Recently, however, a study appeared that cautiously goes against the current – or at least suggests that a shift might be underway. Not naively optimistic, but genuinely and carefully hopeful. The new study by Erika Wauthia and colleagues, published in Teaching and Teacher Education, compares how pre-service and in-service teachers in the French-speaking part of Belgium think about neuromyths and evidence-based educational practices.
What sets this study apart is how the researchers ask their questions. Instead of testing agreement with abstract claims (“Students learn better if teaching is adapted to their learning style”), they confront teachers with concrete classroom situations. For instance, a teacher sees that students struggle to summarise a text. What should she do? Adapt instruction to learning styles, or use modelling and guided practice?
This design moves the debate out of theory and into real pedagogical choice.
And that is where the positive news emerges.
On average, both student teachers and experienced teachers favour evidence-based strategies over neuromyth-based practices. Not always, not perfectly, but consistently. They rate modelling and guided practice, spaced practice, differentiation, and metacognition as more effective than learning styles, brain gym, or hemispheric dominance.

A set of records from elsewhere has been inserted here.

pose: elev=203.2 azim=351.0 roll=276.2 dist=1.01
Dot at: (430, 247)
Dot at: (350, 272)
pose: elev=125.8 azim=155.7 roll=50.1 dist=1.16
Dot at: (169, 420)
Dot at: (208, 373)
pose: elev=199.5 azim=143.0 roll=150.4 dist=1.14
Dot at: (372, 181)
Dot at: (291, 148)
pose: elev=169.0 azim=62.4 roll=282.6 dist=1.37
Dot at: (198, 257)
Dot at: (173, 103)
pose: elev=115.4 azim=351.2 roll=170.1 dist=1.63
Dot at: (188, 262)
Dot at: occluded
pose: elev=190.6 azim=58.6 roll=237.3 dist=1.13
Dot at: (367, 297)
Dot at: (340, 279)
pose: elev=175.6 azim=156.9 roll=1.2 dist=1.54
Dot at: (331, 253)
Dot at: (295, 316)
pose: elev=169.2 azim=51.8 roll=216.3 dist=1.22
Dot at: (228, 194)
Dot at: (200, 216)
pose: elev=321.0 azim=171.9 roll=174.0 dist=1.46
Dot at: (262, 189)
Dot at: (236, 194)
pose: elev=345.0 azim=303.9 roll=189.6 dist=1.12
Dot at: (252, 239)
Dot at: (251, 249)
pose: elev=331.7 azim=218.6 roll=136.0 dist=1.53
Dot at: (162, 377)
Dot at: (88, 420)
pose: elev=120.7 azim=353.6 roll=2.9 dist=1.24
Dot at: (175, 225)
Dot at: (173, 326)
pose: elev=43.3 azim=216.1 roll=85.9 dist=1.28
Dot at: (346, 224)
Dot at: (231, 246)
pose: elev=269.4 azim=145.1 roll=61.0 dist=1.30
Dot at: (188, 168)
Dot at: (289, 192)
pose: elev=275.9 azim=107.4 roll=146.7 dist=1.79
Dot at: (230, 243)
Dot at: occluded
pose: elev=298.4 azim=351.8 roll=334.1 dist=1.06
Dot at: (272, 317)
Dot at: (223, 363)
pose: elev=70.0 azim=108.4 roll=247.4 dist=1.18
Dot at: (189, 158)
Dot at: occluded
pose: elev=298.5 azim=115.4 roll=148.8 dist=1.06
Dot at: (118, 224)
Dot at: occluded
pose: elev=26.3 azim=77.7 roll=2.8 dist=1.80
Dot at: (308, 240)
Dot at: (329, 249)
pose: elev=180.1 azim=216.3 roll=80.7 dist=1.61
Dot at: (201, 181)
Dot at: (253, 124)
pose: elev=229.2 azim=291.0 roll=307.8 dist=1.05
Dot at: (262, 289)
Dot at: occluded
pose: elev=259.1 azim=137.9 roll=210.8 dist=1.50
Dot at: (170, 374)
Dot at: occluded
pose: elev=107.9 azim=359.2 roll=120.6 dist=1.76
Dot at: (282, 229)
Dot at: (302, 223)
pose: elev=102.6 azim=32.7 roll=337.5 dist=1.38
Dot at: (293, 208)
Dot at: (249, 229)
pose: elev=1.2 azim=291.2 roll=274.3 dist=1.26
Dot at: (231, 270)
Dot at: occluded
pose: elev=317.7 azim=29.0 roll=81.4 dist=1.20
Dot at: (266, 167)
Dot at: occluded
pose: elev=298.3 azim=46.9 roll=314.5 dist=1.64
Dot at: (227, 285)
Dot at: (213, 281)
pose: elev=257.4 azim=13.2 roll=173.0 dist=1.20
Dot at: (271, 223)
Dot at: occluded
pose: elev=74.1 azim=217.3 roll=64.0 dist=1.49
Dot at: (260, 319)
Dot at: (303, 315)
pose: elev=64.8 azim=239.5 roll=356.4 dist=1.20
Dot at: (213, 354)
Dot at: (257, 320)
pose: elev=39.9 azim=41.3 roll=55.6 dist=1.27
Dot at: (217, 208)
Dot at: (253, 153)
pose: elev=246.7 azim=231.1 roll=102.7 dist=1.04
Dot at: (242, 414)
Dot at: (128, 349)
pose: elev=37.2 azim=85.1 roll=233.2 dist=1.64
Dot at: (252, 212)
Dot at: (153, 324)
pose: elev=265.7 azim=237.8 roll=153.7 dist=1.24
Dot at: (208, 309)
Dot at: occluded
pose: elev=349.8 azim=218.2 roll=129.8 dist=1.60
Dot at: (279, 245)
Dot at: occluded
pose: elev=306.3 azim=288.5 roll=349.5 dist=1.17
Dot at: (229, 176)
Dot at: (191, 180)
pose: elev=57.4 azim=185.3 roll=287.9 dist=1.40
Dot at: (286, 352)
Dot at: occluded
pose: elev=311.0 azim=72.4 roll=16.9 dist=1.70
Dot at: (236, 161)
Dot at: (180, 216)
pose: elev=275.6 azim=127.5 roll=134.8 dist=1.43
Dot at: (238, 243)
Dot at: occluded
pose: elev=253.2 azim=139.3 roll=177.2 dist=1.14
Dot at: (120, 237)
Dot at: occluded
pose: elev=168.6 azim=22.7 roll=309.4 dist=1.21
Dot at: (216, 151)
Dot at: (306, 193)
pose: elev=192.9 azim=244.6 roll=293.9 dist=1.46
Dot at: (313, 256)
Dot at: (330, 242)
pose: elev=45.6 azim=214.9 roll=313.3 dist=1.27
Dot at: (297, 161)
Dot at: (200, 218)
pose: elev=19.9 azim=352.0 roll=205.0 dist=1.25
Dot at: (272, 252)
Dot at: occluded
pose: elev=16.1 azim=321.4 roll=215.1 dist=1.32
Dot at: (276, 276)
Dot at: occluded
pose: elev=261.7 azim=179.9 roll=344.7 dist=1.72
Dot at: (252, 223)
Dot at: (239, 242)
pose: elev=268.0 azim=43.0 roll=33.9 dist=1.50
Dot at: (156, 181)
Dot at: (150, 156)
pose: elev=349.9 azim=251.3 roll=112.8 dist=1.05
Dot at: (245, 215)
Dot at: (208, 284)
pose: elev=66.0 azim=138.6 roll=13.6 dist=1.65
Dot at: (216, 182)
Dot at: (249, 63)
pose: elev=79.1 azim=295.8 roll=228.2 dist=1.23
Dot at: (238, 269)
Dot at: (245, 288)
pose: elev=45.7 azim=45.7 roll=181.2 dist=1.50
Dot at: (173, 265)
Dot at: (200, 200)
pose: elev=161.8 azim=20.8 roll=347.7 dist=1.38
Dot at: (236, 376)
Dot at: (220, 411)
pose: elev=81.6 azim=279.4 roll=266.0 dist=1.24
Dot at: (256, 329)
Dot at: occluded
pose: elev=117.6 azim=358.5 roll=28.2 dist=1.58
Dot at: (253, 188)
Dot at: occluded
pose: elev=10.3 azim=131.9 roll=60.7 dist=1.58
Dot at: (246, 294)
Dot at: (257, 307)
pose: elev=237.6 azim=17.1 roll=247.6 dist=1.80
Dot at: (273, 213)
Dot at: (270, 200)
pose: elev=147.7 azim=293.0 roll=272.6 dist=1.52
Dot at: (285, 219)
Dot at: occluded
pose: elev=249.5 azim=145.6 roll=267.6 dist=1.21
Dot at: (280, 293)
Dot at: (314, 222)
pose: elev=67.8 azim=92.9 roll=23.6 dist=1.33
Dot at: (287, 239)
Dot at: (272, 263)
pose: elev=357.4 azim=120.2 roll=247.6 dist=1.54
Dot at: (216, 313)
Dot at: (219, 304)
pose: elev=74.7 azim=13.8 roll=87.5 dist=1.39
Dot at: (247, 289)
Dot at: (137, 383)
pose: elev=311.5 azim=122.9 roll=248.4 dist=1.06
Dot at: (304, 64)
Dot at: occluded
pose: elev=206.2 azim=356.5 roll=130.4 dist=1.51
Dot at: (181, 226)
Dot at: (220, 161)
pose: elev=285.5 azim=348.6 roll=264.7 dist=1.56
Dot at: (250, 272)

That finding matters. A common worry is that neuromyths block the uptake of more effective teaching methods. This study suggests the opposite: many (future) teachers can already recognise what good instruction looks like.
The contrast between novice and experienced teachers is even more striking. In-service teachers, with an average of almost eighteen years in the classroom, endorse classic neuromyths less often than first-year student teachers. This runs counter to earlier studies that found little difference, or sometimes the reverse. The gap is clearest for learning styles, multiple intelligences, and brain gym. At the same time, experienced teachers show stronger confidence in well-established strategies such as modelling, metacognition, and differentiation.
Experience, then, does not simply breed cynicism. It appears to sharpen judgment. In this study, more years in the classroom go together with weaker belief in pseudoscientific explanations and stronger trust in robust didactics.
This result matters because earlier research often suggested that experience made little difference. Some studies even hinted that “more brain knowledge” increased vulnerability to myths. This study paints a more nuanced picture: not knowledge alone, but pedagogical expertise seems to make the difference.
Still, the findings reveal an important tension. Some neuromyths compete directly with genuinely effective strategies. Multiple intelligences, for example, score about as high as differentiation. Brain training is barely distinguished from spaced practice. The landscape remains confusing: concepts sound scientific, overlap in language, and mask fundamentally different views of learning.
The problem is therefore not only that teachers believe the wrong things. It is that the boundary between science and pseudoscience is often deliberately blurred. “Brain training” sounds far more attractive than “retrieval practice with spacing.”
Most importantly, this study challenges the idea that neuromyths stem merely from ignorance. They appear long before teacher education begins. Student teachers bring them from the media, popular psychology, their own school histories, and intuitive theories of learning. That makes neuromyths a structural training issue rather than an individual failing.
At the same time, the study delivers a hopeful message: teachers do learn. Higher levels of education and longer teaching experience go together with less myth-based thinking and greater confidence in evidence-based practices. Professional development works—slowly and imperfectly, but meaningfully.
The implication is not that the problem has disappeared. Some myths remain remarkably resilient. But the image of teachers as helpless victims of brain-based marketing no longer holds. Something is growing: critical judgment, pedagogical insight, and a preference for what works over what merely sounds convincing.